Gary: Some of the same states hit hardest by Katrina back in 2005, Louisiana and Mississippi, are now feeling the full effects of Hurricane Isaac. In fact, the storm’s path brought Isaac’s fierce winds and heavy rains right to the city of New Orleans. Isaac was upgraded to a hurricane early yesterday afternoon, when its winds were clocked at 75 miles an hour.
As the storm approached, thousands of residents evacuated. But even as the winds and waves on the city’s Lake Pontchartrain began kicking up, many decided to hole up and wait out the storm.

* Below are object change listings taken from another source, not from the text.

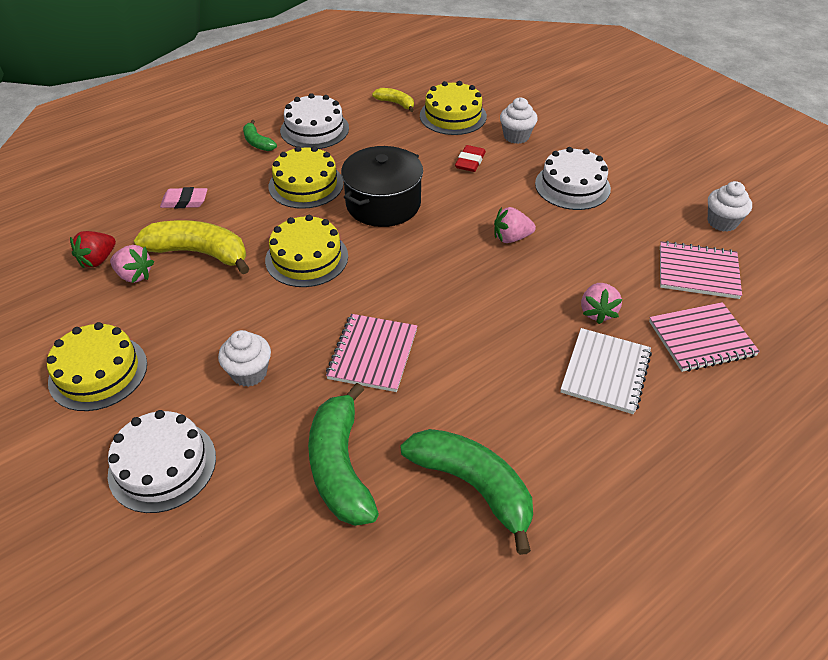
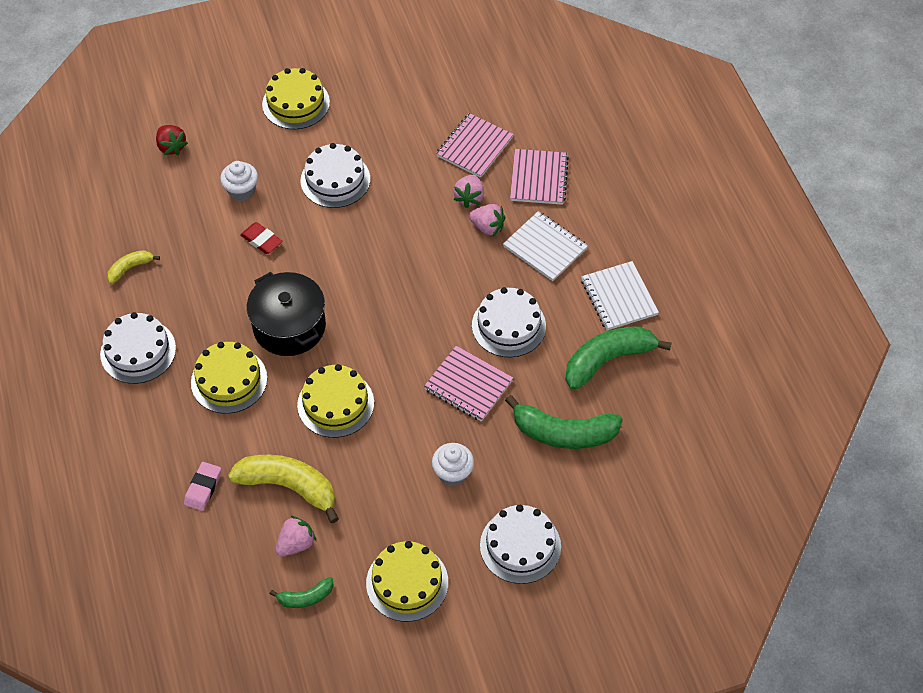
camera: 70 degrees left, 10 degrees up
(98, 260) = (259, 573): red strawberry -> red strawberry (171, 147)
(199, 253) = (288, 487): yellow banana -> yellow banana turned 75 degrees clockwise
(257, 142) = (134, 407): green banana -> green banana (306, 597)
(453, 116) = (180, 228): yellow cake -> yellow cake (296, 103)
(472, 368) = (508, 325): none -> white cake
(511, 238) = (380, 249): pink strawberry -> pink strawberry (469, 198)
(580, 472) = (619, 297): none -> white notebook
(722, 222) = (428, 104): white cupcake -> none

New Orleans is an unusual city. It’s surrounded by Lake Pontchartrain, and the Mississippi River. Now much of the city is like a bowl, sitting below sea level. That is why barriers and levees were built to keep back the water.
During Hurricane Katrina, many of the levees failed and water flooded 80% of the city, picking up and moving entire homes, and leaving thousands stranded.
During the past seven years, nearly $15 billion has been spent to build and strengthen the levees, floodwalls, pump stations and surge barriers. They are all designed to keep storm surge and floodwaters out of the lower lying parts of the city.
Crews in other parts of coastal Louisiana were also busy in the hours before Isaac’s arrival. Crews were building barriers and blocking off roads near Mississippi River floodgates and levees to keep highways clear for emergency vehicles.
Dwayne Conrad is hoping his New Orleans art gallery survives this latest storm. He’s lived in New Orleans all his life and says he remembers Katrina all too well.
Dwayne Conrad: I understand what happened even during Betsy when I was a kid. I lived it. So it constantly haunts you, and having this hurricane come at the anniversary of Katrina, that’s very haunting. But we’re survivors here. And what doesn’t kill you makes you stronger.
Gary: Gary Hamilton, Channel One News.